**What to produce:** List every line in the records below that contains the word "Sexual". Case counts.

==== Supplied records ====

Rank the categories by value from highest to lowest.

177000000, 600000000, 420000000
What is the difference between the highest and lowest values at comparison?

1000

====
==== Supplied records ====

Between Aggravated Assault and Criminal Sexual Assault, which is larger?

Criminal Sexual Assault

====

**Task response:**
Between Aggravated Assault and Criminal Sexual Assault, which is larger?
Criminal Sexual Assault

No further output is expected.